Remember when the NBA’s Western Conference was the varsity and the East was the JV? Back then having 50 wins in the West might get you an 8th seed but 50 W’s in the East was good enough to put you in the top 4.
Well, the times they are a changing.
In the last 48 hours Carmelo Anthony and Deron Williams have departed the Nuggets and Jazz respectively for the New York/New Jersey area. What’s next? Dirk Nowitzki demanding a trade to Chicago?
This really shouldn’t come as much of a surprise. In fact, if you pay attention to NBA trends you’ll notice a pattern. Back when Jerry West brought Shaquille O’Neal from Orlando to L.A. it began a slow transition of power from the East to the West.
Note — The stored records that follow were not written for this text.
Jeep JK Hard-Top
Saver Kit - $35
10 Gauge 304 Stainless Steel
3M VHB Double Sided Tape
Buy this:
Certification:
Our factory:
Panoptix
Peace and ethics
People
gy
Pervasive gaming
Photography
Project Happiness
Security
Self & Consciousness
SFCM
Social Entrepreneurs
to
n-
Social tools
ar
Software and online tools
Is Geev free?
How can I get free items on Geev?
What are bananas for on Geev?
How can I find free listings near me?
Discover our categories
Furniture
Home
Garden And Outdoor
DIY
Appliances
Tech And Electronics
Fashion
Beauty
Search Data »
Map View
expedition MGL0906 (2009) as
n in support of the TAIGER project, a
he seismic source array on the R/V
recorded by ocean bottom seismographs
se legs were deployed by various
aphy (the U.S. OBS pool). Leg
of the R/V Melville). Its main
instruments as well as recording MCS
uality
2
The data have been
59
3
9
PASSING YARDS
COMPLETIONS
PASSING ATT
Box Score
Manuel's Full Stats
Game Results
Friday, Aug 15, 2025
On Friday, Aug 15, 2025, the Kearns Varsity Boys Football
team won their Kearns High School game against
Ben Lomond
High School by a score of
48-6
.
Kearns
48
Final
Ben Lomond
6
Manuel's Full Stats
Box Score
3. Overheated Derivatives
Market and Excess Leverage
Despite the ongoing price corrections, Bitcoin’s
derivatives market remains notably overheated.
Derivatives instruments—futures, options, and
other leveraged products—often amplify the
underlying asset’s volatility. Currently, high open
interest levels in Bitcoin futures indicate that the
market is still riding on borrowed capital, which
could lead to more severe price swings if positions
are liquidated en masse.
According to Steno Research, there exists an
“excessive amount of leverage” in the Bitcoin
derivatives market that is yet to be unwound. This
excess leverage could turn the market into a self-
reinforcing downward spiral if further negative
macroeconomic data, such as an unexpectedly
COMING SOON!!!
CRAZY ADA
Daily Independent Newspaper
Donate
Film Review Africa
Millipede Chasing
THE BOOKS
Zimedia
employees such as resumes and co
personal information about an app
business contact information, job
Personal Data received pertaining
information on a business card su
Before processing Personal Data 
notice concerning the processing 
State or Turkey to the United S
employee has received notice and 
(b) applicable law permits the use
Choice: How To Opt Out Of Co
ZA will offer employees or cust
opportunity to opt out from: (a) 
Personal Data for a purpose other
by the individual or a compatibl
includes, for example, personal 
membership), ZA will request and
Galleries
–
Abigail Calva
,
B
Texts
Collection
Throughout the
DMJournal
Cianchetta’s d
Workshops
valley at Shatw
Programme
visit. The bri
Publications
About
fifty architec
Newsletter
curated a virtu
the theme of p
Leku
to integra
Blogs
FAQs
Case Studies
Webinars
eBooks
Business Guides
Before you knew it the rest of the West was gearing up for their feeble attempts to derail the Laker dynasty. All-Star player began flocking to the Western Conference as teams scrambled to arm themselves while teams in the East began compiling lottery picks in an attempt to rebuild.
Not saying that Kevin Garnett is Shaq but you can trace the resurgence in the East to his arrival in Boston. Well, that and the rise of one LeBron James in Cleveland as well. But we’re not concentrating on the ringless for this discussion. While Shaq did get another ring in Miami, it was mainly Dwyane Wade who carried the burden on that Finals trip. Shaq would soon re-return to the West where he toiled in Phoenix before eventually finding another caboose to latch onto in Cleveland and now Boston.
While the countless skeptics will shrug off the Melo and D-Will moves as player flexing their power, it is honestly just another step in the continuing trend of the Eastern Conference’s reemergence in the hoops world.
So, what does any of this have to do with our beloved Lake Show?
Simple logic might suggest that the path to future trips to the Finals might just have gotten a little smoother. Two years ago Denver looked the most deadly obstacle in the path of the Lakers. While they’re not going to sink below the T-Wolves, the Nuggets aren’t a serious title contender any longer. Utah was looking pretty promising not too long ago. But no D-Will means no chance of a title.
Naturally the Spurs will always remain relevant so long as the Tim Duncan/Manu Ginobili/Tony Parker trio is being wielded by the genius Greg Popovich. The upstart Oklahoma City Thunder is a legit post player away from contending. And we still don’t know quite what to make of Portland or if we should finally begin to take the Dallas Mavericks serious.
For the immediate future the road to three-peat is just as steep as it was two days ago when Melo and Williams were Western Conference All-Stars. Neither Utah nor Denver looked to pose much of a threat to the West’s elite. But going forward, if this trend continues, perhaps we’ll see a less competitive West which could mean a smoother ride for the Lakers.
Of course I use the term ‘smooth’ loosely. As we all know, the Lakers themselves and not the road they travel usually determines just how bumpy the ride will be.